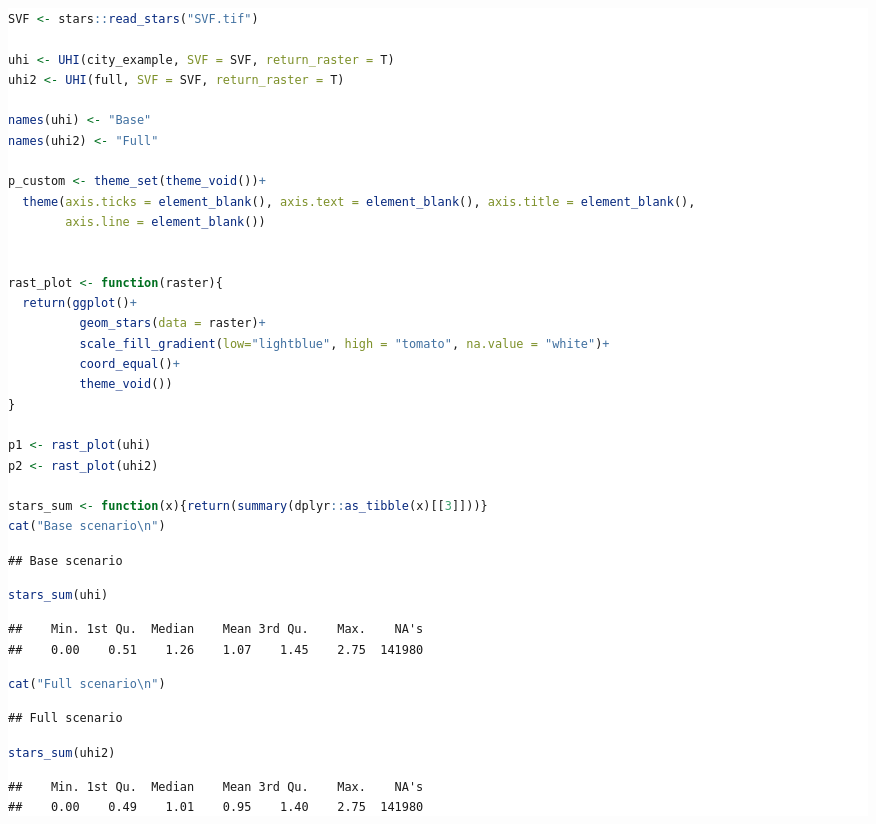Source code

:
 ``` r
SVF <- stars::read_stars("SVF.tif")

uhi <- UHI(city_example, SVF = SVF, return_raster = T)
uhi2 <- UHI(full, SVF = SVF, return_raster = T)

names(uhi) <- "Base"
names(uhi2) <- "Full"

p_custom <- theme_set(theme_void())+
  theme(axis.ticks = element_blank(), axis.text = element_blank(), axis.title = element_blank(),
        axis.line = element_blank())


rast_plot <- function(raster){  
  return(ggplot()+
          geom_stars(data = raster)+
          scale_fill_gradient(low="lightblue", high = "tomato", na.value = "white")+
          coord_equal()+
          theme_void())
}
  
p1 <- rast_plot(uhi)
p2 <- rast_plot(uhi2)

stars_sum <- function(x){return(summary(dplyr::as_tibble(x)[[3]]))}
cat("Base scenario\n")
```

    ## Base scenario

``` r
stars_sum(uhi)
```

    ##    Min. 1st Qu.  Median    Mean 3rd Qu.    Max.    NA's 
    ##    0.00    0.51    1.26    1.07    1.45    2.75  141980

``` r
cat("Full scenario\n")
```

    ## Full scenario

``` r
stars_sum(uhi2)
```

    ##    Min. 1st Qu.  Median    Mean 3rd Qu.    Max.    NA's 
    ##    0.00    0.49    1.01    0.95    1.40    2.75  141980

────────

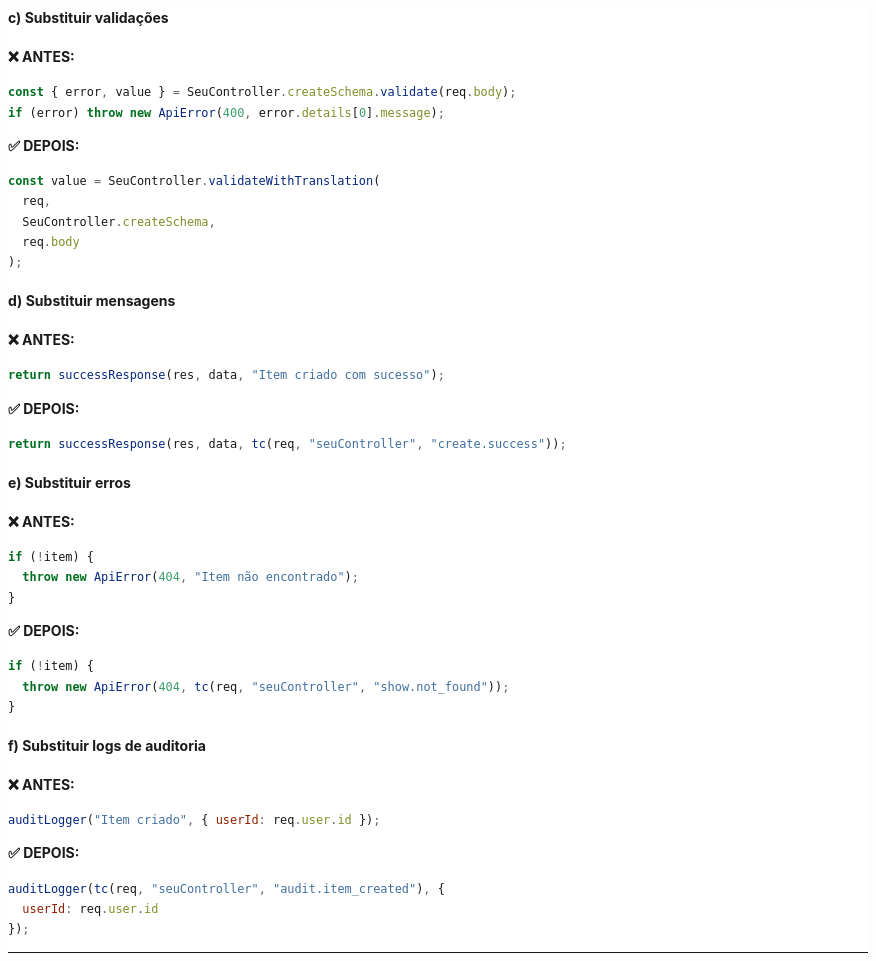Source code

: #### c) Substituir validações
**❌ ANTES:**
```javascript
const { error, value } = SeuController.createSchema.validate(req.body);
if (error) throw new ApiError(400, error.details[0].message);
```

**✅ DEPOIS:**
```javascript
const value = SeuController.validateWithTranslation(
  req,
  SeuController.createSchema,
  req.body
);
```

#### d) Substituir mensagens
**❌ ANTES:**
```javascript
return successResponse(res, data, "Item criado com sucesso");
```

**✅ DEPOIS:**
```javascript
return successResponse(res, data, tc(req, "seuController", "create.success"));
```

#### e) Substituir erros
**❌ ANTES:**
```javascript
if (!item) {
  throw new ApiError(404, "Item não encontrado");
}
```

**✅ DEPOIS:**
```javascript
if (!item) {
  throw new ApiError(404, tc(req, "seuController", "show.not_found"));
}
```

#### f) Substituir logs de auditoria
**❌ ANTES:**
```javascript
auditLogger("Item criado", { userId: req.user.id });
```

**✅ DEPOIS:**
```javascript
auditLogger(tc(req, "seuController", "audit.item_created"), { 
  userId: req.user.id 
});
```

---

────────

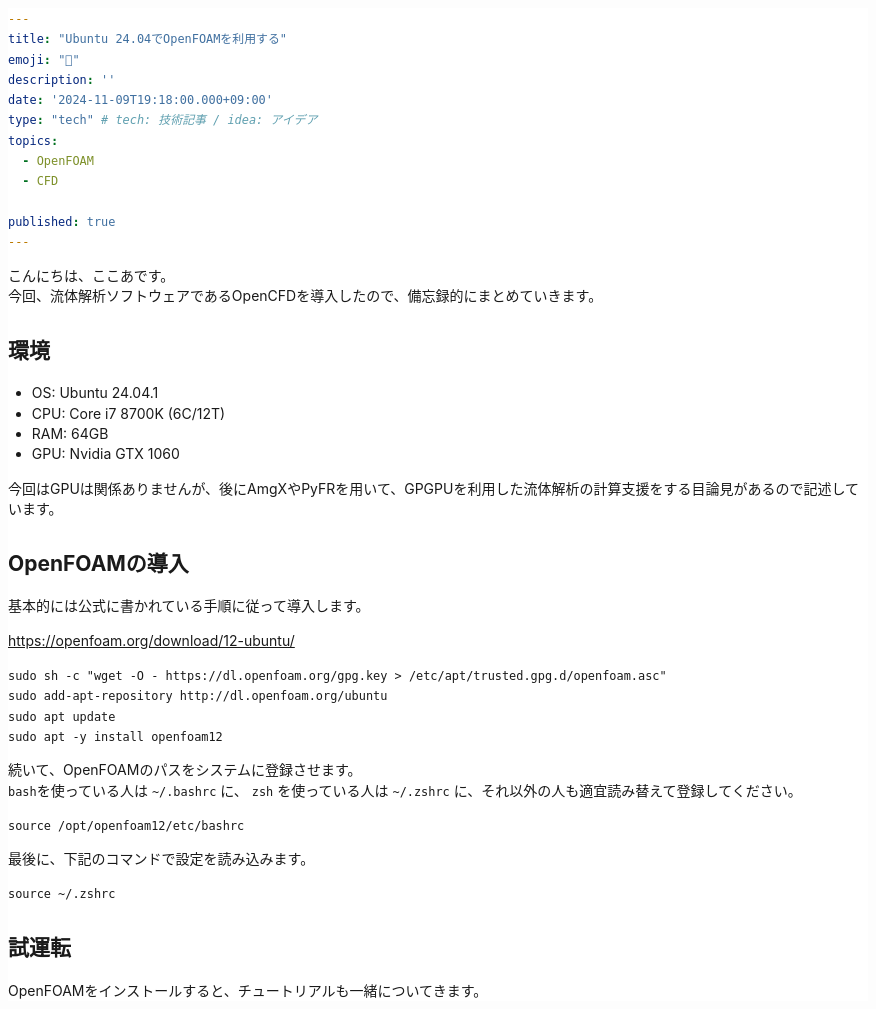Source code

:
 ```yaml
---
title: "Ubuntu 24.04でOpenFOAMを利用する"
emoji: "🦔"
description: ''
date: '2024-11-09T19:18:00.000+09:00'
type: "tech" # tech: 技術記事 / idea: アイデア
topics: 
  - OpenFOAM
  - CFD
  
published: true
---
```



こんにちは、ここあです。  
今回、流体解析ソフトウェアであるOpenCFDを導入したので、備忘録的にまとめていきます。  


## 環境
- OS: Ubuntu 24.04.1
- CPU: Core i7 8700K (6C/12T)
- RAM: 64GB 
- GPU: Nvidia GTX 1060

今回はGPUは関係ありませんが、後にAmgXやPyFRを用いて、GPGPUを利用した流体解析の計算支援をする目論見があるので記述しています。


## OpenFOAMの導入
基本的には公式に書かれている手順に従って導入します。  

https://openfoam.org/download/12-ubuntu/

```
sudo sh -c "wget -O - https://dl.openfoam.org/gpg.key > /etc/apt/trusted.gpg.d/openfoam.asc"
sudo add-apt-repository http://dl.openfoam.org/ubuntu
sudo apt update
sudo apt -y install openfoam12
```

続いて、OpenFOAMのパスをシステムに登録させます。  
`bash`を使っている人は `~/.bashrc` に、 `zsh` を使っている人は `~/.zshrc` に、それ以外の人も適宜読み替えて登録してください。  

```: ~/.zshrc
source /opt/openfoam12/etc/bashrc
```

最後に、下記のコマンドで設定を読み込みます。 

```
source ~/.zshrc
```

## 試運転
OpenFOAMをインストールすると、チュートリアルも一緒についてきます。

────────

→ What the task requires: Read the listing line by line, and copy each line in which the word "bashrc" is found.

→ Exercise answer:
`bash`を使っている人は `~/.bashrc` に、 `zsh` を使っている人は `~/.zshrc` に、それ以外の人も適宜読み替えて登録してください。  
source /opt/openfoam12/etc/bashrc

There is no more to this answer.